- Written exercise 1
Answer these questions using the passage about Raheleh's art practice:
(a) Which material does the passage call the nexus from which all of her ideas emanate?
(b) What is the name of her newest project?
(c) Since what year has she worked with artists at the School of Art's Summer Residency at Chautauqua?
- Written exercise 2
In the passage about Raheleh's art practice, find the part that begins with the words containing "As a multi-disciplinary" and ends with "three-dimensional so-called reality.". Write it out word for word.

As a multi-disciplinary multi-cultural artist, her ideas and experiences inevitably coalesce into the reality of social practice. The aftermath of the 2016 election and the hegemony of the Trump administration over the nation, led her practice into a novel direction that addresses many different aspects of current fiasco, anxiety, psychological traumas, human conditions, and questionable social norms. They demonstrate themselves in various sorts of artistic expressions in her artworks; through poetry, stanzas, and millenniums of Middle Eastern art and history. This parallel incorporation of various forms of art simultaneously strengthens and interrupts the viewer’s point of view and common socio-political commentary, while challenging them far beyond the enforced three-dimensional so-called reality.
Raheleh utilizes different aesthetic strategies by incorporating and experimenting with materials with wide ranges of relevant applications to her subject matter. Multimedia provides multilayers of perception and interpretation, while each medium plays its own separate role in expression. Clay is the nexus from which all of her ideas emanate. It is cryptic, architectural, and can provide the space where sound, video, and light stored to create holistic sensory experiences. Clay establishes various spaces; actual and conceptual, private and public, inclusive and exclusive, and defines all types of boundaries that one must dare to cross.
Taking a multidisciplinary approach to her curatorial practice, Raheleh creates a space for women and non-binary artists and scholars to discuss their work, interests, and strengths in relation to social and political structures, cultural expectations, gender, and identity. Her exhibitions expand the framework of feminine solidarity, showcasing the unbounded potential of space and media to reveal connections between the creative process, diversity, and shared knowledge.
Projects such as Fold: Art, Practice and Metaphor, and the upcoming Uncovered Spaces, push the limits of visual manifestation, addressing the customs that mediate everyday experiences through art, research, and performance. The exhibitions, along with their speakers and panel discussions, also provide a unique opportunity to engage with the many voices and perspectives of notable, contemporary, artists - ultimately building bridges between concepts, cultures, and communities.
Her newest project, Revive, brings together women artists and historians to reenvasion ceramic objects as vehicles for imagination, ideology, and action through form, function, and aesthetics. As the world turns to more innovative possibilities, objects of the past can inspire new dialogues between materials and practices that exist within our present context.
Education is a crucial platform for implementing change. As a teacher, Raheleh designs projects very carefully focusing on intention, purpose, and community building. She has worked with undergraduate and graduate students as well as with artists at the School of Art’s Summer Residency at Chautauqua since 2019. One example of a project is An Alternative Resource System, which stems from her professional work and research on using natural resources in the creation of her artworks. In this project, the intention was to find the source for clay and explore the relation of ceramics to the land. The purpose was to collaborate to produce clay and use it to create a large social sculpture. The community building evolved through performance and body movement raising students’ awareness of individual and social bodies in the creative process. All of her student-focused projects incorporate these components.

- Records from a data collection
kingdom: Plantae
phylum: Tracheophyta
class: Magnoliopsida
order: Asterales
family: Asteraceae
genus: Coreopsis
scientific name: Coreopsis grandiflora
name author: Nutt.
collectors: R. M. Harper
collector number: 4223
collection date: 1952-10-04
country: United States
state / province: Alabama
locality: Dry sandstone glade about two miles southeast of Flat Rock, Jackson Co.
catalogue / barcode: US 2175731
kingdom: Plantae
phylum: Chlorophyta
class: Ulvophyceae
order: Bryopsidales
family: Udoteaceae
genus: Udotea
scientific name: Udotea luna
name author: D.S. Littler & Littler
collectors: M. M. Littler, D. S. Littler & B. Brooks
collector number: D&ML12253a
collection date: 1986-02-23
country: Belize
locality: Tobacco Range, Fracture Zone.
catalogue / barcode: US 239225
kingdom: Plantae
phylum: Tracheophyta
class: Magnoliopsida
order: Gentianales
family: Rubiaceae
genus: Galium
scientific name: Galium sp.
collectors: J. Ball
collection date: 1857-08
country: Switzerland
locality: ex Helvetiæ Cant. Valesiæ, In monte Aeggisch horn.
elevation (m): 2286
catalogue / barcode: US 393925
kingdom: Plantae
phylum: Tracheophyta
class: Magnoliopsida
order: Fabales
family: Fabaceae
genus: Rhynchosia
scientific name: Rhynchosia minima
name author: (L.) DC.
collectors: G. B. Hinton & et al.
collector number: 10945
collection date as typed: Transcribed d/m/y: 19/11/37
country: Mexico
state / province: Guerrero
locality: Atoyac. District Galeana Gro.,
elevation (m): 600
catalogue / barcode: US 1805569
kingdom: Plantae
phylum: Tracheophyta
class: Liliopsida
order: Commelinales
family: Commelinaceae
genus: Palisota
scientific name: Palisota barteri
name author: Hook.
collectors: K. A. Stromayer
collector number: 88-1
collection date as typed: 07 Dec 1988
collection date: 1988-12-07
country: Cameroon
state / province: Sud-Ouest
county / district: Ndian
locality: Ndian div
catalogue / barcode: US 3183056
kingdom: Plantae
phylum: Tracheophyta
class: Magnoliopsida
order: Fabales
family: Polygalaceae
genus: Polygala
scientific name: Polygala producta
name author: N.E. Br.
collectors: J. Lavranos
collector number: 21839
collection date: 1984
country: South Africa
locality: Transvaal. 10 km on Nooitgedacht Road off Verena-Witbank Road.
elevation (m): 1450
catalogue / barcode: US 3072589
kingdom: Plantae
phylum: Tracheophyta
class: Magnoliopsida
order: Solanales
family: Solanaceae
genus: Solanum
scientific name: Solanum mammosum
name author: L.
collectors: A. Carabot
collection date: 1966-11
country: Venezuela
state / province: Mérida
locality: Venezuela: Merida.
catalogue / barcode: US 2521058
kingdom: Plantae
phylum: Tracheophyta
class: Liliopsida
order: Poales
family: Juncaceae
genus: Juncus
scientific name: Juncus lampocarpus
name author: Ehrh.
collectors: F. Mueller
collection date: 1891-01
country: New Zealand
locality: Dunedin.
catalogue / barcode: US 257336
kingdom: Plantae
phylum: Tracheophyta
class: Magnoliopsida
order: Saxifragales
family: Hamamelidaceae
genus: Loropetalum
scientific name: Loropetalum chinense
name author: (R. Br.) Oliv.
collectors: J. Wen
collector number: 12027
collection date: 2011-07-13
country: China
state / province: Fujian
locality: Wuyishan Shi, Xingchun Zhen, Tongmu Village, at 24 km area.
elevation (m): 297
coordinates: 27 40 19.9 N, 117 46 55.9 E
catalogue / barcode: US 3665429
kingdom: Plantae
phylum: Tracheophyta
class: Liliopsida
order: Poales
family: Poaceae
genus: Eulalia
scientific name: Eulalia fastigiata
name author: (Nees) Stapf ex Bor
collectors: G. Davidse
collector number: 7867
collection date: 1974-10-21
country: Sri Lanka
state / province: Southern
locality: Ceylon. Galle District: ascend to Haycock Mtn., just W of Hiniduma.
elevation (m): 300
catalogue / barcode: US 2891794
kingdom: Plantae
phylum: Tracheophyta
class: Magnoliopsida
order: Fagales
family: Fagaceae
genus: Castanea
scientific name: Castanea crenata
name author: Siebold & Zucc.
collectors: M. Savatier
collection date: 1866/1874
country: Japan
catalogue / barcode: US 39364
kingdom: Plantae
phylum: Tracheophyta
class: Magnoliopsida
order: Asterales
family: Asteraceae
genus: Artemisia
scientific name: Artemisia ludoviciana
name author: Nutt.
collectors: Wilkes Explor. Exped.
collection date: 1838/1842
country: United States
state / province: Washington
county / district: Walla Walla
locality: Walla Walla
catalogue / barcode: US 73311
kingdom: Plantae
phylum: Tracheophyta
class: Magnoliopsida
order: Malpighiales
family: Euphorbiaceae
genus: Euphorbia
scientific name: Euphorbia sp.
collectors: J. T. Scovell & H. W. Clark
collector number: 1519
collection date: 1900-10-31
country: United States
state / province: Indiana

- Exercise result 1
(a) Clay
(b) Revive
(c) 2019

- Exercise result 2
As a multi-disciplinary multi-cultural artist, her ideas and experiences inevitably coalesce into the reality of social practice. The aftermath of the 2016 election and the hegemony of the Trump administration over the nation, led her practice into a novel direction that addresses many different aspects of current fiasco, anxiety, psychological traumas, human conditions, and questionable social norms. They demonstrate themselves in various sorts of artistic expressions in her artworks; through poetry, stanzas, and millenniums of Middle Eastern art and history. This parallel incorporation of various forms of art simultaneously strengthens and interrupts the viewer’s point of view and common socio-political commentary, while challenging them far beyond the enforced three-dimensional so-called reality.